7. Recourse, Enforcement, and Liability
- Effective privacy protection must include robust mechanisms for assuring compliance with the Principles, recourse for individuals who are affected by non-compliance with the Principles, and consequences for the organization when the Principles are not followed. At a minimum such mechanisms must include: i. readily available independent recourse mechanisms by which each individual’s complaints and disputes are investigated and expeditiously resolved at no cost to the individual and by reference to the Principles, and damages awarded where the applicable law or private-sector initiatives so provide; ii. follow-up procedures for verifying that the attestations and assertions organizations make about their privacy practices are true and that privacy practices have been implemented as presented and, in particular, with regard to cases of non-compliance; and iii. obligations to remedy problems arising out of failure to comply with the Principles by organizations announcing their adherence to them and consequences for such organizations. Sanctions must be sufficiently rigorous to ensure compliance by organizations.
- Service Pro .Net Inc will respond promptly to inquiries and requests for information relating to the Privacy Shield. Service Pro .Net Inc will respond expeditiously to complaints regarding compliance with the Principles referred by EU Member State authorities through the Department. Service Pro .Net Inc will respond directly to such authorities with regard to the investigation and resolution of complaints.
- Service Pro .Net Inc will arbitrate claims and follow the terms as set forth in Annex I, provided that an individual has invoked binding arbitration by delivering notice to Service Pro .Net Inc following the procedures and subject to conditions set forth in Annex I.
- In the context of an onward transfer,Service Pro .Net Inc has responsibility for the processing of personal information it receives under the Privacy Shield and subsequently transfers to a third party acting as an agent on its behalf.
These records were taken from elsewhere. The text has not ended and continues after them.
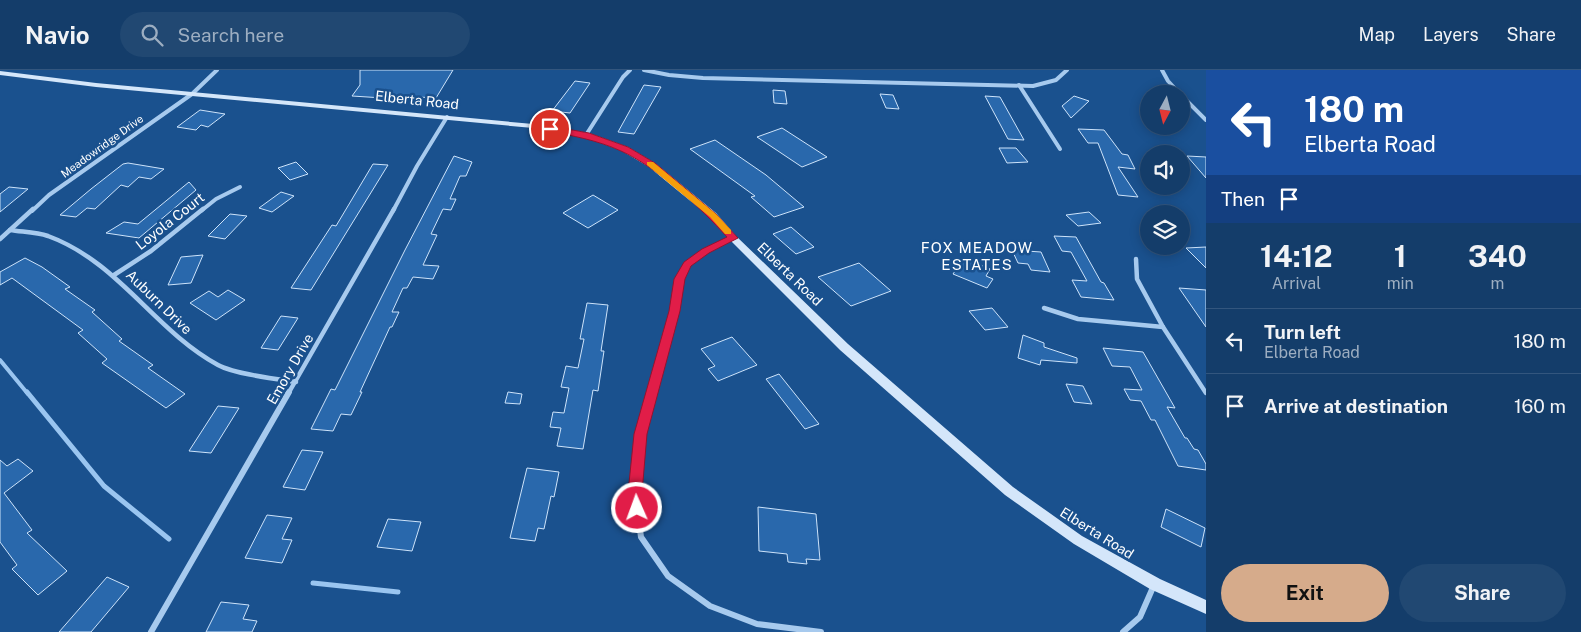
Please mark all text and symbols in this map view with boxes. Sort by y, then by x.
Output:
search box [120,12,470,57]
text: Navio [25,21,90,49]
icon: search [138,21,166,49]
text: Search here [178,24,284,46]
text: Map [1359,24,1395,45]
text: Layers [1423,24,1479,45]
text: Share [1507,24,1556,45]
north arrow [1140,85,1190,135]
map controls [1140,85,1190,255]
street label: Elberta Road [374,88,460,112]
text: 180 m [1304,89,1404,130]
icon: left [1221,90,1286,155]
pin [529,108,571,150]
street label: Meadowridge Drive [59,112,145,180]
icon: arrive [536,115,564,143]
text: Elberta Road [1304,131,1436,157]
button: sound [1140,145,1190,195]
icon: arrive [1275,185,1303,213]
text: Then [1221,188,1265,210]
street label: Loyola Court [133,189,207,253]
button: layers [1140,205,1190,255]
text: 14:12 [1260,238,1333,274]
text: 1 [1394,238,1407,274]
text: 340 [1468,238,1527,274]
street label: Elberta Road [754,239,826,309]
district label: FOX MEADOW ESTATES [921,239,1033,273]
street label: Auburn Drive [123,267,195,337]
text: Arrival [1272,274,1321,293]
text: min [1387,274,1414,293]
text: m [1490,274,1504,293]
text: Turn left [1264,321,1341,343]
icon: left [1221,327,1249,355]
text: 180 m [1513,330,1566,352]
street label: Emory Drive [263,331,317,407]
text: Elberta Road [1264,343,1360,362]
icon: arrive [1221,392,1249,420]
text: Arrive at destination [1264,395,1448,417]
text: 160 m [1514,395,1566,417]
position arrow [610,481,662,533]
street label: Elberta Road [1057,504,1137,562]
button: Exit [1221,564,1389,622]
button: Share [1399,564,1566,622]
The Privacy Shield organization shall remain liable under the Principles if its agent processes such personal information in a manner inconsistent with the Principles, unless Service Pro .Net Inc proves that it is not responsible for the event giving rise to the damage.
- Service Pro .Net’s employees do not have access to Personal Data, except incidental access if Customer requests technical assistance based on the services purchased from Service Pro .Net.
- When Service Pro .Net Inc becomes subject to an FTC or court order based on non compliance, it shall make public any relevant Privacy Shield-related sections of any compliance or assessment report submitted to the FTC, to the extent consistent with confidentiality requirements. The Department has established a dedicated point of contact for DPAs for any problems of compliance by Privacy Shield organizations. The FTC will give priority consideration to referrals of non-compliance with the Principles from the Department and EU Member State authorities, and will exchange information regarding referrals with the referring state authorities on a timely basis, subject to existing confidentiality restrictions.
- If there is any conflict between the terms in this Policy and the EU-US Privacy Shield Principles, the EU-US Privacy Shield Principles shall govern. Service Pro .Net may amend this Policy from time to time by posting a revised Policy, which is located at https://www.servicepro.com. Service Pro .Net will amend this Policy in a manner consistent with the requirements of the EU-US Privacy Shield Principles.
- Service Pro commits to cooperate with EU data protection authorities (DPAs) and comply with the advice given by such authorities with regard to human resources data transferred from the EU in the context of the employment relationship.